Community / Work and Rest

Listening Before Writing

I have a new journal, creamy white lined pages in a black moleskin cover with an elastic band that holds it closed. A much appreciated gift, I’ve noticed this one on sale in bookstores as a replica of the notebooks used by famous authors. I can imagine Hemingway at an outdoor café in Europe, sipping espresso, and jotting down ideas in his.

Nothing has been written in mine yet. Actually I’m not certain when I will begin writing in it, though I’ve had it for months. Every time I think of beginning, I hesitate. I’ve finally figured out why. The reason is that mine is to be a prayer journal, and I’ve never kept a prayer journal before. I think it’s entries should be of two types: what I say to my Father, and what I hear from him. It’s the second part that is problematic. My hesitation in beginning is from a fear that the journal will fill up with what I say—but with precious little in the what I hear category.

It’s not a problem of belief. I believe God speaks to his people in creation, providence, Scripture, and in Christ. The problem is not in his speaking but in my listening.

Quentin Schultz says we must be “God-listening communicators,” but I find it easier to be the second rather than the first. Francis Schaeffer wrote a book entitled, God is There & He is Not Silent and I believe both propositions. Or more accurately, I claim to believe them. If I really believed it—that the Almighty Creator and Judge is my Father who lovingly communicates in a way we can understand—if I believed that enough to stop just for a few minutes in order to listen with care, would I hesitate to begin using my prayer journal?
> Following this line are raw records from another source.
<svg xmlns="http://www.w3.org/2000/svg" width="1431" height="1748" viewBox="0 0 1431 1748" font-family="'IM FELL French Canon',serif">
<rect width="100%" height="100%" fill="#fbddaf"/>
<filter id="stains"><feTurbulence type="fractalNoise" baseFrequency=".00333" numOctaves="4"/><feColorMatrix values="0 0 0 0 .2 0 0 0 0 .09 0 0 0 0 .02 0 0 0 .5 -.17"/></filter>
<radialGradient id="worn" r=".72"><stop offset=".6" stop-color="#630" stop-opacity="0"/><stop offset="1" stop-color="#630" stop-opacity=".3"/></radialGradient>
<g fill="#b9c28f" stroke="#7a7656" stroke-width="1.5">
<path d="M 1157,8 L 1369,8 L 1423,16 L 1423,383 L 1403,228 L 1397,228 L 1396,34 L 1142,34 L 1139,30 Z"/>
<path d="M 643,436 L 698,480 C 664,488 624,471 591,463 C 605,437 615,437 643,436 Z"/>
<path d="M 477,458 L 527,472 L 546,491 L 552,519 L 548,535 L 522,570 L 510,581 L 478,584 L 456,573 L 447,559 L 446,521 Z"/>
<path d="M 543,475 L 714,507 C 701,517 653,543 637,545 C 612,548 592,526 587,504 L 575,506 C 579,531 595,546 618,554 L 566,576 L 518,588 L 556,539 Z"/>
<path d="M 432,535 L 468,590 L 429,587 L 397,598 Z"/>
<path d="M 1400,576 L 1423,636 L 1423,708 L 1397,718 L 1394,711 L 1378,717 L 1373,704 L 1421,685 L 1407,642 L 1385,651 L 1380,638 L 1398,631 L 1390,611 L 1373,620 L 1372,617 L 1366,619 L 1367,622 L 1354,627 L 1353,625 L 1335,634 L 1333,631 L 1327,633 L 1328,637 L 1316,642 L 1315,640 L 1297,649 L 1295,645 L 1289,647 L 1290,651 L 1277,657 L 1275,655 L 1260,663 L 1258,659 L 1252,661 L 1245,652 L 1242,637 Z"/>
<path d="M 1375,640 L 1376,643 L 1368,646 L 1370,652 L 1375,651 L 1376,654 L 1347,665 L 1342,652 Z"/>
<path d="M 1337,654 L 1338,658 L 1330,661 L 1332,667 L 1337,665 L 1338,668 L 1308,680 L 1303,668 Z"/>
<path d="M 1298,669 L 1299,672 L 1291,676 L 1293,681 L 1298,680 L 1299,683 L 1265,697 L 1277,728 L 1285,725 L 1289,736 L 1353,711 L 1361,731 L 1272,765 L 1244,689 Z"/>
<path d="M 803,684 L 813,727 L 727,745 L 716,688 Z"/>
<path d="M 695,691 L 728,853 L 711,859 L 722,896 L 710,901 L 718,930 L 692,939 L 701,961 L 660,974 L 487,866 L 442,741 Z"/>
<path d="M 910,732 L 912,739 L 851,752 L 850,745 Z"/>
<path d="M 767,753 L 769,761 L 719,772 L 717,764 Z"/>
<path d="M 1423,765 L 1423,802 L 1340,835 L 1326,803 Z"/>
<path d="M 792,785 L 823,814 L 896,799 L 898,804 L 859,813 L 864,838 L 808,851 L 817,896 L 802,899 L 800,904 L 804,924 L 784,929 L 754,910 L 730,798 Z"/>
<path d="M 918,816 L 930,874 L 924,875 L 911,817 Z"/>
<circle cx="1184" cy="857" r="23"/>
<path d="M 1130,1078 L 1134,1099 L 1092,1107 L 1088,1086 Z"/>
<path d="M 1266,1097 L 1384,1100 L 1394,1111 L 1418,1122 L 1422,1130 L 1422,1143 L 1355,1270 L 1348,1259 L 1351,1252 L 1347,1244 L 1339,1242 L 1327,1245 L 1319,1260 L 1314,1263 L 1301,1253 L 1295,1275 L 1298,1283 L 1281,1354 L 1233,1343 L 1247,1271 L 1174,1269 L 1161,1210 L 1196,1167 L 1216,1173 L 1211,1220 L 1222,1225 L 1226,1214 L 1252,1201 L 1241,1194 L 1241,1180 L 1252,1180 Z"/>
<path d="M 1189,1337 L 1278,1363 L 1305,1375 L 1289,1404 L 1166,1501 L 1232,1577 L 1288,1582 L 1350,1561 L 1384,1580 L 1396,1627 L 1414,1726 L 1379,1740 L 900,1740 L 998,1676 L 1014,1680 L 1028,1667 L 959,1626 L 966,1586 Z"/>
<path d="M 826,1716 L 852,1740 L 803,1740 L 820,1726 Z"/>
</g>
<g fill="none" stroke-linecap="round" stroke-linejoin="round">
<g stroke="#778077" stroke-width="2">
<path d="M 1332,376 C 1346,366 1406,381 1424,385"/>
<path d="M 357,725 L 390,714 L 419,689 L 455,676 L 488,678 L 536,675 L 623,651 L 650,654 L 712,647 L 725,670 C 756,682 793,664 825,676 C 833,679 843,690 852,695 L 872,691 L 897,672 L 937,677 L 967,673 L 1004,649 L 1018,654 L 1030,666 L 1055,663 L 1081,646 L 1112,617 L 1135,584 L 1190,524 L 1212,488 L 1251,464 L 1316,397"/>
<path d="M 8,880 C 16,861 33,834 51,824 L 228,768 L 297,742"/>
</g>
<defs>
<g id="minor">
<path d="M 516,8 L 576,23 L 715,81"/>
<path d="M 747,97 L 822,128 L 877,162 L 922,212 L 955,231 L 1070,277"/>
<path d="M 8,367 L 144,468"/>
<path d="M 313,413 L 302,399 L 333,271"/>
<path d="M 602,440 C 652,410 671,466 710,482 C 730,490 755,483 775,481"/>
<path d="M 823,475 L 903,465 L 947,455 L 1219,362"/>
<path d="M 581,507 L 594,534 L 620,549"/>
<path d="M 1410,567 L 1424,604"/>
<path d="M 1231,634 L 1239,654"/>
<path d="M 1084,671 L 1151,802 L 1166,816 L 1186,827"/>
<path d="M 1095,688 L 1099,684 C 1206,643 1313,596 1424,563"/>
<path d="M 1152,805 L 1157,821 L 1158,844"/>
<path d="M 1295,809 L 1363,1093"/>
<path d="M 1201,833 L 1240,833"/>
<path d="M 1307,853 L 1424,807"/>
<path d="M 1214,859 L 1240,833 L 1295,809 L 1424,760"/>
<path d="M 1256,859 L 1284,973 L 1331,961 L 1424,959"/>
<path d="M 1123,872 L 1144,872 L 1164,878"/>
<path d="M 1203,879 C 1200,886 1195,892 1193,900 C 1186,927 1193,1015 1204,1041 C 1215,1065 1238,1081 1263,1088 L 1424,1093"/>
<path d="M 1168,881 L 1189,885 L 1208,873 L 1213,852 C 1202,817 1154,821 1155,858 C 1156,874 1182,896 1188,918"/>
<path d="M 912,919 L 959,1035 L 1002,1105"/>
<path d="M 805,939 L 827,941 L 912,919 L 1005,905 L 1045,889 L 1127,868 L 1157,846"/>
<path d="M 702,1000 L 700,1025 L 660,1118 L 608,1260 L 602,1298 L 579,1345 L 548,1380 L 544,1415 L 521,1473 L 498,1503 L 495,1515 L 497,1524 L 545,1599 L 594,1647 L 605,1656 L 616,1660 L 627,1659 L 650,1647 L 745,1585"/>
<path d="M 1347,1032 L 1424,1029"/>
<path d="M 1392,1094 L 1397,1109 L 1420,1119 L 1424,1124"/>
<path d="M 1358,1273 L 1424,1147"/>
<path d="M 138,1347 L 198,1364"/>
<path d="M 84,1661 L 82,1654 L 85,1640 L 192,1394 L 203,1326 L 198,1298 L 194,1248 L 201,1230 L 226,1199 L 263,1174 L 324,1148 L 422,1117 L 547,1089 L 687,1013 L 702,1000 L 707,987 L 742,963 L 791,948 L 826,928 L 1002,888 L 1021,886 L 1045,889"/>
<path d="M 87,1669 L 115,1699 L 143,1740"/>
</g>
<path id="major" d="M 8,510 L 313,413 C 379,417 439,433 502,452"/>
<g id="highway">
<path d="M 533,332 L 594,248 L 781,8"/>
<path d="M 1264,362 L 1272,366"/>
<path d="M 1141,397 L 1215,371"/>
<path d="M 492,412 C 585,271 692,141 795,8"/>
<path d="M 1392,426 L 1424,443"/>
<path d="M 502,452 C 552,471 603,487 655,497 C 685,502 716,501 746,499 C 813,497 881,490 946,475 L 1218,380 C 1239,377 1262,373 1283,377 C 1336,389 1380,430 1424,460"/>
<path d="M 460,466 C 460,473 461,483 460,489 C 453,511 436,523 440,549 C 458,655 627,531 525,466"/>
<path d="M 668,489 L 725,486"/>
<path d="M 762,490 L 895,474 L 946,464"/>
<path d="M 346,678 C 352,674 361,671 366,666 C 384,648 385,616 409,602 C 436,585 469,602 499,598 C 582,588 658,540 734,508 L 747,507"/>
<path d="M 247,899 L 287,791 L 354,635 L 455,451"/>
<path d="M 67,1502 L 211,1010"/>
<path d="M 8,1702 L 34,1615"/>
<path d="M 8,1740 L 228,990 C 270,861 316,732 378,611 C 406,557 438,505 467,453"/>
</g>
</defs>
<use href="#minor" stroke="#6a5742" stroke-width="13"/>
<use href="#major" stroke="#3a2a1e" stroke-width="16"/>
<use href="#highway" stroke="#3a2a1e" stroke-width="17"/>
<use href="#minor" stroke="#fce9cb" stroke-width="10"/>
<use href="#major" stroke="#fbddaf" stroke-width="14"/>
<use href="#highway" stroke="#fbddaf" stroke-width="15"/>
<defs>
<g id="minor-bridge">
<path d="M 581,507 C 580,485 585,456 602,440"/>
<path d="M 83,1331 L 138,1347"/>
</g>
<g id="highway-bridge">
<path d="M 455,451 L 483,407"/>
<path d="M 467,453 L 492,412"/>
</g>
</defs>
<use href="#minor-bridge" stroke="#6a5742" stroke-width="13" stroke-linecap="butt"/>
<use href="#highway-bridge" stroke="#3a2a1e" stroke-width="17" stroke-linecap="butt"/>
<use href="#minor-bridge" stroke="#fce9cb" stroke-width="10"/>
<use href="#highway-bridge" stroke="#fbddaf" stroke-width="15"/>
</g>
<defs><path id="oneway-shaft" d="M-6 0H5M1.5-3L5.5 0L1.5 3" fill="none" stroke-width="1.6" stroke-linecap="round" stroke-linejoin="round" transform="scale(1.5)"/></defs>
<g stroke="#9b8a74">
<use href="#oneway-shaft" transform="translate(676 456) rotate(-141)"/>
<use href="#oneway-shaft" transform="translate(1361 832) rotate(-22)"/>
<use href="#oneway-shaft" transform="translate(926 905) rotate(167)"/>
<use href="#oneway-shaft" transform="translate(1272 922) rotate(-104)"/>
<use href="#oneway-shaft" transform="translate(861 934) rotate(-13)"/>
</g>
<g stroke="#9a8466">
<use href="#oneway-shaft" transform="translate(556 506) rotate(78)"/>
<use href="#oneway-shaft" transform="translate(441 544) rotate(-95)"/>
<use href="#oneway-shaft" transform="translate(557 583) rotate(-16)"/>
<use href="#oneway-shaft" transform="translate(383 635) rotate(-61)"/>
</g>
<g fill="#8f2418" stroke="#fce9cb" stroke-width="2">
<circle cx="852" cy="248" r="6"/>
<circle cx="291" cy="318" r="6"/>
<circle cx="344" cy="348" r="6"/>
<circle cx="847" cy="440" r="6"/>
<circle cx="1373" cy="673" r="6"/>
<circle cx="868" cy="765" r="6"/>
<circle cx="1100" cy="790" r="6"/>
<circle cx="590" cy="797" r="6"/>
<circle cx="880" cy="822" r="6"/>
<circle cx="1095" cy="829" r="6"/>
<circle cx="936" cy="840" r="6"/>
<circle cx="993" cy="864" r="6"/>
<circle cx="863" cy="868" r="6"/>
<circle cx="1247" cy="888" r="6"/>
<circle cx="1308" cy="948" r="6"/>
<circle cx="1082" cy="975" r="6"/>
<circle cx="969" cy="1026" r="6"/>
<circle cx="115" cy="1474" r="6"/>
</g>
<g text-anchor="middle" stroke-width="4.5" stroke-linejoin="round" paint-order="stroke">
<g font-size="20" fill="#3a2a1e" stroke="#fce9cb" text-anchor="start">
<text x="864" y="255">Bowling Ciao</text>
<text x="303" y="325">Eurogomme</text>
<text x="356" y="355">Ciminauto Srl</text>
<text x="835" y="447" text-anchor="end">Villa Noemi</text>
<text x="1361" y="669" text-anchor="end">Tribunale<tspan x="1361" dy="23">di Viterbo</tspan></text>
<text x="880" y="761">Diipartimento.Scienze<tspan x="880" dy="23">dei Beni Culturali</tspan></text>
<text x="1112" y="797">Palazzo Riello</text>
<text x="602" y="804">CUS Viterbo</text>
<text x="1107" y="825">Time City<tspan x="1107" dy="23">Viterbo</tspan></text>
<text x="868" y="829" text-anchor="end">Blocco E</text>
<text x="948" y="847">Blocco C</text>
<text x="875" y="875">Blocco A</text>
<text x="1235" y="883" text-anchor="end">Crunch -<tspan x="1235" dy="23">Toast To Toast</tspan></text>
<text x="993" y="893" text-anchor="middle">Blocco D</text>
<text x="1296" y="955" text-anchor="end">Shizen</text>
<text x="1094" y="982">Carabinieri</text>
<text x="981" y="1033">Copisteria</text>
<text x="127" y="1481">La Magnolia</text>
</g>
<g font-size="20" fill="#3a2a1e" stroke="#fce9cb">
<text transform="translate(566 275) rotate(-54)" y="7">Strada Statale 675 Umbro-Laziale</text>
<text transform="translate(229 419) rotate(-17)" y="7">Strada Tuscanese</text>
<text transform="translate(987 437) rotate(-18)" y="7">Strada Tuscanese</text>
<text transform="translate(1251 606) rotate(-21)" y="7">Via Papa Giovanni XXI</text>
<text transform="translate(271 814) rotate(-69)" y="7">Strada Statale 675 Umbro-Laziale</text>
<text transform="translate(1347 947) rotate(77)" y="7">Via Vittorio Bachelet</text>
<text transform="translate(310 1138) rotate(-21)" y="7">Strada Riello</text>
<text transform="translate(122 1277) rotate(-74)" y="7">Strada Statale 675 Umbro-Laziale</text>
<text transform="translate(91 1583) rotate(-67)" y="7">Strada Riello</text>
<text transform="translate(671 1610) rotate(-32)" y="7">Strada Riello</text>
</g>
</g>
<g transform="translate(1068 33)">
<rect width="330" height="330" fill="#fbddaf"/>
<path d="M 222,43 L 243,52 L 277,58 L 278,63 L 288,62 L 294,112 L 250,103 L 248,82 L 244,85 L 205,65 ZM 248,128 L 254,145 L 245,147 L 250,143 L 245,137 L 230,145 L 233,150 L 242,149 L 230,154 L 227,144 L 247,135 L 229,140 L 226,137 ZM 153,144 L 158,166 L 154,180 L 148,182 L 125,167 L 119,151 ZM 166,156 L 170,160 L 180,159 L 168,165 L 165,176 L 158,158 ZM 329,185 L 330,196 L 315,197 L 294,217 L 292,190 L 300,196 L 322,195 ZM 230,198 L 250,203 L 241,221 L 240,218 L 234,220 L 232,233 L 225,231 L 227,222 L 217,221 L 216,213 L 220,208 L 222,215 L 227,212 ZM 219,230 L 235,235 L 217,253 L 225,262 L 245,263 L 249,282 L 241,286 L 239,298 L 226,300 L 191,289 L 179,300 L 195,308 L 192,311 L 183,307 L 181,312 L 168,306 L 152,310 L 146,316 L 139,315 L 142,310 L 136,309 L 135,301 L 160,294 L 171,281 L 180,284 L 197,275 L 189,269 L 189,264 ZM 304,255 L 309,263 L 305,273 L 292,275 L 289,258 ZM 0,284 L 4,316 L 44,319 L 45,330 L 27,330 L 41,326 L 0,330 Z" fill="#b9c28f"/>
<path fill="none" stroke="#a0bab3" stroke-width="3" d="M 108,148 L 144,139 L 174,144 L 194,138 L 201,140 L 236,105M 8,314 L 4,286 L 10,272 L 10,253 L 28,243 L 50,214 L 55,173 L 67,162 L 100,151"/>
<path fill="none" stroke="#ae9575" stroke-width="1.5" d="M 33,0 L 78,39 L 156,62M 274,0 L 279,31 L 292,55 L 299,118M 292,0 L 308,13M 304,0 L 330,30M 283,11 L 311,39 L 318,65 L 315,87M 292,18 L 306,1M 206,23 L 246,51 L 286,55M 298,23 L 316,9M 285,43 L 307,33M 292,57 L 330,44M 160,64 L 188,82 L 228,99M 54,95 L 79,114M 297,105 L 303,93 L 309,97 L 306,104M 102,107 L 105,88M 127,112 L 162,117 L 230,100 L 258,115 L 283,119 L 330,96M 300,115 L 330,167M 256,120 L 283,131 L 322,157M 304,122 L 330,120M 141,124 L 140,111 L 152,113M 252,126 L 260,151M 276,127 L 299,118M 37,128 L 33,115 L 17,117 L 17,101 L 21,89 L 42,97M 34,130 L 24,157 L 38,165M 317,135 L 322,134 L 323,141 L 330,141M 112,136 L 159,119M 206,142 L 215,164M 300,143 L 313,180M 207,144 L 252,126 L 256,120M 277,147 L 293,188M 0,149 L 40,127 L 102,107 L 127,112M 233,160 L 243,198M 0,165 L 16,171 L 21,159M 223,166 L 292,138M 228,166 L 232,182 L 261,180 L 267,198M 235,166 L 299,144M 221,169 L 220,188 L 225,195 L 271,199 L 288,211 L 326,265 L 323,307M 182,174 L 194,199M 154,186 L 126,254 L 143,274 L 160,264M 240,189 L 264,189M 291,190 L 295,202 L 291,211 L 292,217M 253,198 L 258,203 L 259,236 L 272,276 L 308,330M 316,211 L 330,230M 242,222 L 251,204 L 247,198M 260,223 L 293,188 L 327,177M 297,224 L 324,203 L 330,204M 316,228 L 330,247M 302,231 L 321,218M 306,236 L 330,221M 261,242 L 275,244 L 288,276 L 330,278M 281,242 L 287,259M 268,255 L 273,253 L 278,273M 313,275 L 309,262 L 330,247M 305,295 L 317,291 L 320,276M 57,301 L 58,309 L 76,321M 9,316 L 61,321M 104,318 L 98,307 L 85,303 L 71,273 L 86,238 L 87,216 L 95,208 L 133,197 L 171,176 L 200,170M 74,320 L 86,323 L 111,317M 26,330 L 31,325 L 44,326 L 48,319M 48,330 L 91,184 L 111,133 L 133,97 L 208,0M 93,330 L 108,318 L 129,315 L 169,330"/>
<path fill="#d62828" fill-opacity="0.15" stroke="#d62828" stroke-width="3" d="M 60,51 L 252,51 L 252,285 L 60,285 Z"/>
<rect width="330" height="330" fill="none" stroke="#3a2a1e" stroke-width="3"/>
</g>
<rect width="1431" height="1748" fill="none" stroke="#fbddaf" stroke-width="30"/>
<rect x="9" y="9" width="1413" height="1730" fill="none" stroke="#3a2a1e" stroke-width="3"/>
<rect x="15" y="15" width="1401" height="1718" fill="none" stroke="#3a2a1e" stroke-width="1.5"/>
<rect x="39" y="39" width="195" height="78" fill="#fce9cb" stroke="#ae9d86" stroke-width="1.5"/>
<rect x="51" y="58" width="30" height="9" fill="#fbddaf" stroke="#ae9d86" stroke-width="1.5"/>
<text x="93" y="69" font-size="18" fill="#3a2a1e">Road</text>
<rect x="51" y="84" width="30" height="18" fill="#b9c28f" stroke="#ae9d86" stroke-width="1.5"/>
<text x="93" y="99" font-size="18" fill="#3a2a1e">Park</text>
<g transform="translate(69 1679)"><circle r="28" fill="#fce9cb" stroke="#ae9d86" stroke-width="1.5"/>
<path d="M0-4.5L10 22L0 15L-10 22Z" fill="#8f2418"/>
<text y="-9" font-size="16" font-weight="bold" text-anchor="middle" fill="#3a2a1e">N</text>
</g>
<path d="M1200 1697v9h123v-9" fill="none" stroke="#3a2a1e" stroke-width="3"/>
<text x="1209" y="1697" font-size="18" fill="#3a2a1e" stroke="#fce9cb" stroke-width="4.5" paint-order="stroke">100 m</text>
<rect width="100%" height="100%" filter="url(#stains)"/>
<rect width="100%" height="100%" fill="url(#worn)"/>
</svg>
I am glad for the simple poem that is often attributed to W. H. Auden:

I love to sin, God loves to forgive
The world is admirably arranged.

Which I think will be the first thing I’ll write in my new prayer journal.

Source

Quentin Schultz in Communicating for Life (Baker Books; 2000) p. 19; W. H. Auden quoted in Christ Plays in Ten Thousand Places by Eugene Peterson (Erdmans Publishing; 2003) p. 43.